Overall score: 29 out of 35 (B-)
- WARN in Version/Check for Known Issues in Running Version: Info: Found 1 low severity issue(s) in running version 17.2.7-1
- WARN in Operating System/OS Support: Operating System is Unknown
- FAIL in Pools/Recommended Flags: Some pools have missing flags
- WARN in Pools/Pool Autoscale Mode: pg_autoscaler is on which may cause unexpected data movement
- WARN in Pools/Pool CRUSH Failure Domain Buckets: Not enough crush failure domain buckets for some pools
- FAIL in OSD Health/Check BlueFS DB/Journal is on Flash: All OSDs have bluefs db/wal or journal on rotational device
- FAIL in OSD Health/OSD host memory: All OSD hosts have insufficient memory
- WARN in OSD Health/OSD host swap: Some OSD hosts have swap enabled
- WARN in OSD Health/Dedicated Cluster Network: Public and Cluster Networks are Shared
Use --verbose for details and recommendations
Toolkit Command
The toolkit
command provides a selection of useful Ceph tools.
$ ceph-copilot toolkit --help
usage: copilot toolkit [-h] {list,run} ...
positional arguments:
{list,run}
list List the included Ceph tools
run Run an included Ceph tool
optional arguments:
-h, --help show this help message and exit
Example of the toolkit list
command:
$ ceph-copilot toolkit list
Ceph Tools are installed to /usr/libexec/ceph-copilot/tools
Tools:
clyso-cephfs-recover-metadata
clyso-rgw-find-missing
clyso-ceph-diagnostics-collect
clyso-rados-bulk
contrib/jj_ceph_balancer
cern/upmap-remapped.py
Toolkit run example contrib/jj_ceph_balancer
The contrib/jj_ceph_balancer tool is a Ceph balancer optimized for equal OSD storage utilization and PG placements across all pools. This can be run with the following command:
ceph-copilot toolkit run contrib/jj_ceph_balancer -h
Running tool: contrib/jj_ceph_balancer -h
usage: jj-ceph-balancer [-h] [-v] [-q] [--osdsize {device,weighted,crush}]

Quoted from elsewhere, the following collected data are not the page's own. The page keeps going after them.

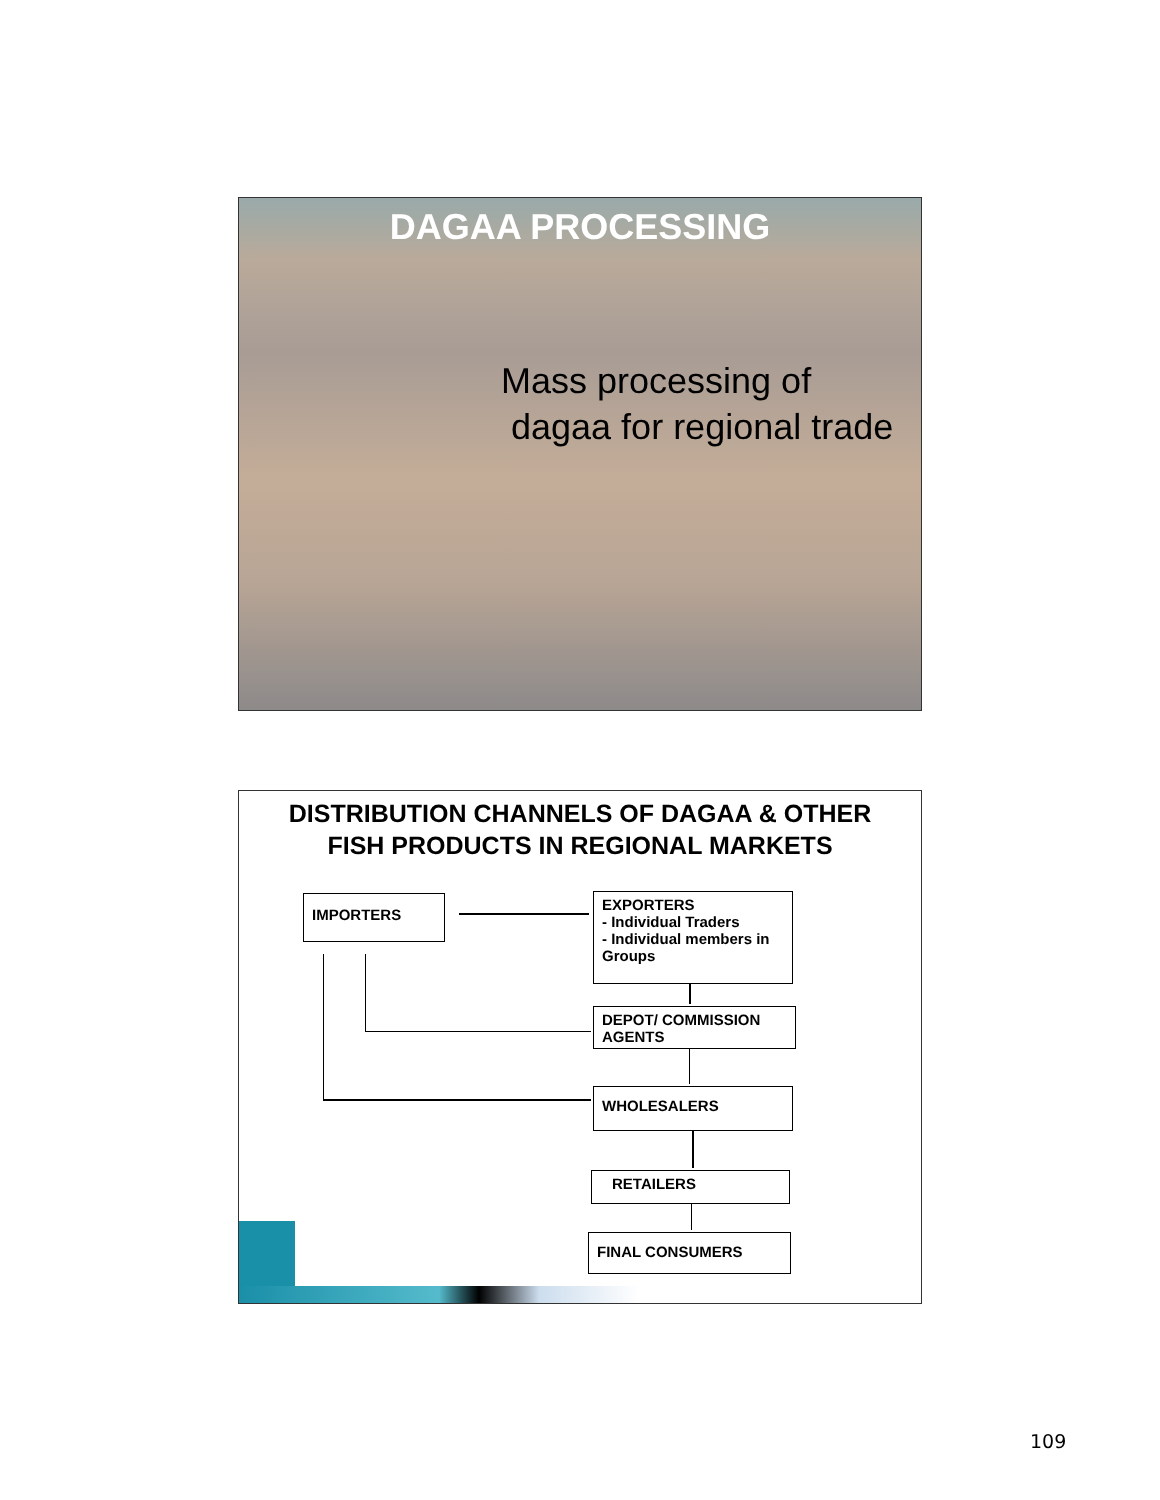DAGAA PROCESSING
Mass processing of
dagaa for regional trade
DISTRIBUTION CHANNELS OF DAGAA & OTHER
FISH PRODUCTS IN REGIONAL MARKETS
IMPORTERS
EXPORTERS
- Individual Traders
- Individual members in Groups
DEPOT/ COMMISSION AGENTS
WHOLESALERS
RETAILERS
FINAL CONSUMERS
109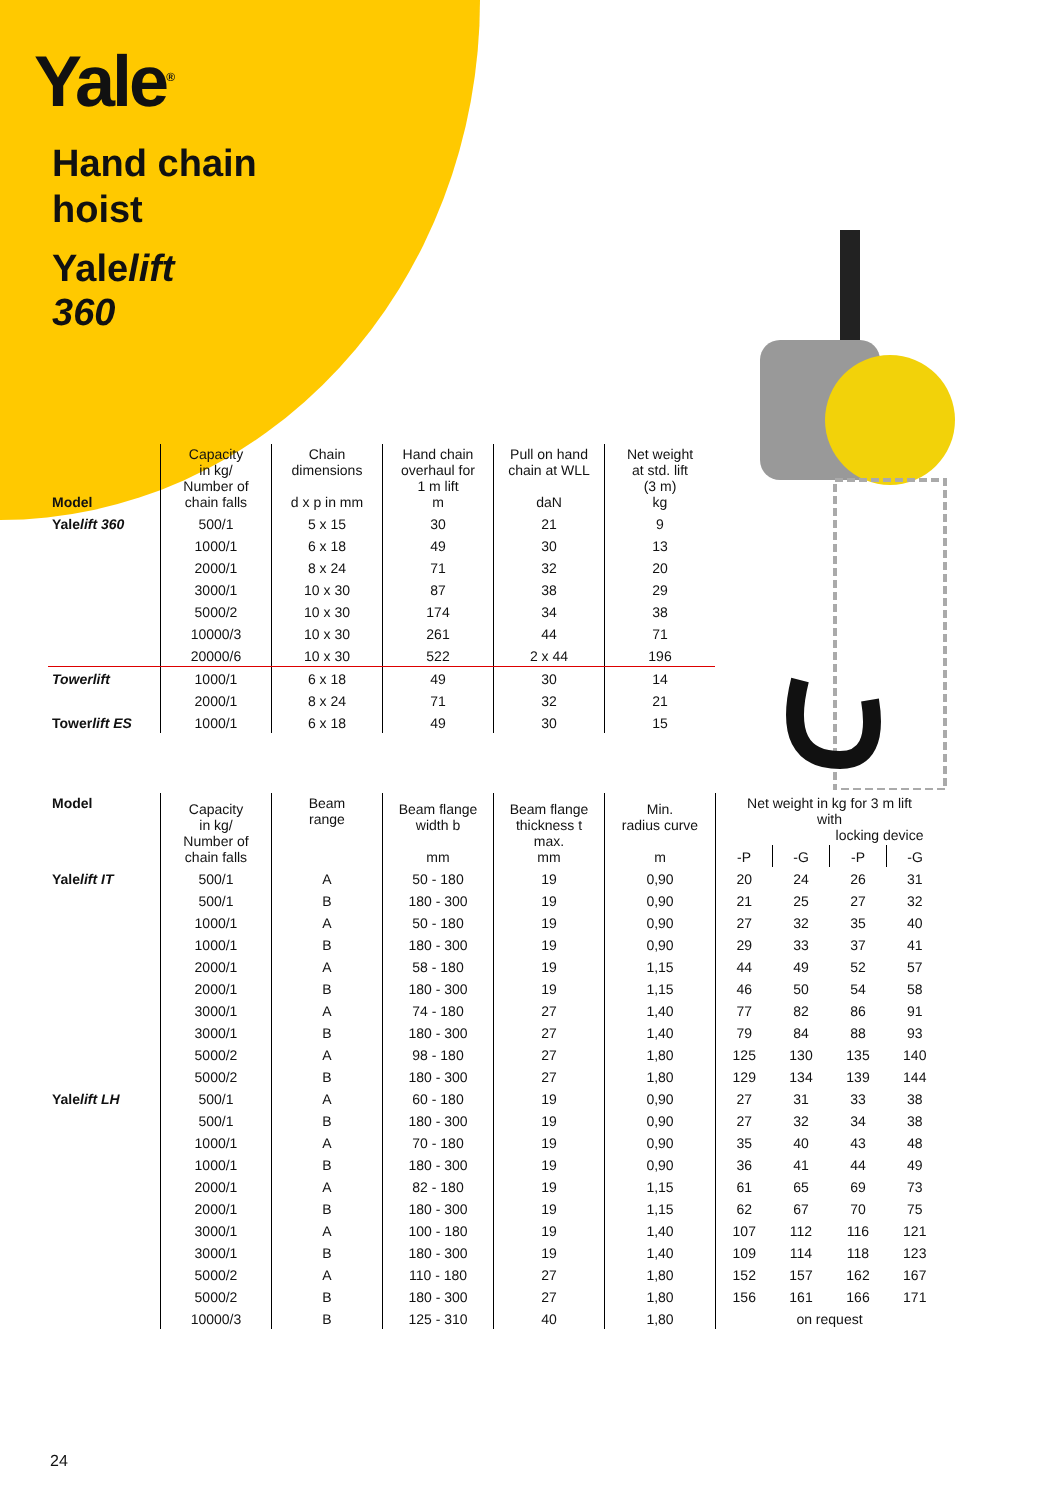Yale<sup>®</sup>
Hand chain
hoist
Yalelift
360
| Model | Capacity in kg/ Number of chain falls | Chain dimensions d x p in mm | Hand chain overhaul for 1 m lift m | Pull on hand chain at WLL daN | Net weight at std. lift (3 m) kg |
| --- | --- | --- | --- | --- | --- |
| Yale lift 360 | 500/1 | 5 x 15 | 30 | 21 | 9 |
| | 1000/1 | 6 x 18 | 49 | 30 | 13 |
| | 2000/1 | 8 x 24 | 71 | 32 | 20 |
| | 3000/1 | 10 x 30 | 87 | 38 | 29 |
| | 5000/2 | 10 x 30 | 174 | 34 | 38 |
| | 10000/3 | 10 x 30 | 261 | 44 | 71 |
| | 20000/6 | 10 x 30 | 522 | 2 x 44 | 196 |
| Towerlift | 1000/1 | 6 x 18 | 49 | 30 | 14 |
| | 2000/1 | 8 x 24 | 71 | 32 | 21 |
| Tower lift ES | 1000/1 | 6 x 18 | 49 | 30 | 15 |
| Model | Capacity in kg/ Number of chain falls | Beam range | Beam flange width b mm | Beam flange thickness t max. mm | Min. radius curve m | Net weight in kg for 3 m lift with locking device | | | |
| --- | --- | --- | --- | --- | --- | --- | --- | --- | --- |
| | | | | | | -P | -G | -P | -G |
| Yale lift IT | 500/1 | A | 50 - 180 | 19 | 0,90 | 20 | 24 | 26 | 31 |
| | 500/1 | B | 180 - 300 | 19 | 0,90 | 21 | 25 | 27 | 32 |
| | 1000/1 | A | 50 - 180 | 19 | 0,90 | 27 | 32 | 35 | 40 |
| | 1000/1 | B | 180 - 300 | 19 | 0,90 | 29 | 33 | 37 | 41 |
| | 2000/1 | A | 58 - 180 | 19 | 1,15 | 44 | 49 | 52 | 57 |
| | 2000/1 | B | 180 - 300 | 19 | 1,15 | 46 | 50 | 54 | 58 |
| | 3000/1 | A | 74 - 180 | 27 | 1,40 | 77 | 82 | 86 | 91 |
| | 3000/1 | B | 180 - 300 | 27 | 1,40 | 79 | 84 | 88 | 93 |
| | 5000/2 | A | 98 - 180 | 27 | 1,80 | 125 | 130 | 135 | 140 |
| | 5000/2 | B | 180 - 300 | 27 | 1,80 | 129 | 134 | 139 | 144 |
| Yale lift LH | 500/1 | A | 60 - 180 | 19 | 0,90 | 27 | 31 | 33 | 38 |
| | 500/1 | B | 180 - 300 | 19 | 0,90 | 27 | 32 | 34 | 38 |
| | 1000/1 | A | 70 - 180 | 19 | 0,90 | 35 | 40 | 43 | 48 |
| | 1000/1 | B | 180 - 300 | 19 | 0,90 | 36 | 41 | 44 | 49 |
| | 2000/1 | A | 82 - 180 | 19 | 1,15 | 61 | 65 | 69 | 73 |
| | 2000/1 | B | 180 - 300 | 19 | 1,15 | 62 | 67 | 70 | 75 |
| | 3000/1 | A | 100 - 180 | 19 | 1,40 | 107 | 112 | 116 | 121 |
| | 3000/1 | B | 180 - 300 | 19 | 1,40 | 109 | 114 | 118 | 123 |
| | 5000/2 | A | 110 - 180 | 27 | 1,80 | 152 | 157 | 162 | 167 |
| | 5000/2 | B | 180 - 300 | 27 | 1,80 | 156 | 161 | 166 | 171 |
| | 10000/3 | B | 125 - 310 | 40 | 1,80 | on request | | | |
24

{gather,show,showremapped,balance,poolosddiff,repairstats,test,osdmap}
...
Ceph balancer optimized for equal OSD storage utilization and PG placements across all pools.
positional arguments:
{gather,show,showremapped,balance,poolosddiff,repairstats,test,osdmap}
gather only gather cluster information, i.e. generate a state file
repairstats which OSDs repaired their stored data?
test test internal stuff
osdmap compatibility with ceph osd maps
optional arguments:
-h, --help show this help message and exit
-v, --verbose increase program verbosity
-q, --quiet decrease program verbosity
--osdsize {device,weighted,crush}
what parameter to take for determining the osd size. default: crush. device=device_size, weighted=devsize*weight, crush=crushweight*weight
This is adoption of JJ's Ceph Balancer https://github.com/TheJJ/ceph-balancer
This balancer doesn't change your cluster anyway, it just prints the commands you can run to generate movements.
Example: for max 10 pg movements:
`jj-ceph-balancer -v balance --max-pg-moves 10 | tee /tmp/balance-upmaps`
If you're satisfied, run: $ bash /tmp/balance-upmaps
To get pool and OSD usage overview:
jj-ceph-balancer show --osds --per-pool-count --sort-utilization
Checkout more with `jj-ceph-balancer --help`
Pools Command
Example of the pools pg distribution
command:
$ ceph-copilot pools pg distribution
# NumSamples = 270; Min = 86.00; Max = 160.00
# Mean = 120.044444; Variance = 119.583210; SD = 10.935411; Median 124.000000
# each # represents a count of 2
86.0000 - 93.4000 [ 18]: #########
93.4000 - 100.8000 [ 0]:
100.8000 - 108.2000 [ 29]: ##############
108.2000 - 115.6000 [ 7]: ###
115.6000 - 123.0000 [ 48]: ########################
123.0000 - 130.4000 [ 166]: ###################################################################################
130.4000 - 137.8000 [ 0]:
137.8000 - 145.2000 [ 0]:
145.2000 - 152.6000 [ 0]:
152.6000 - 160.0000 [ 2]: #
This cluster is an example of 270 OSDs which are distributed across the PGs. The output shows the distribution of the OSDs across the PGs.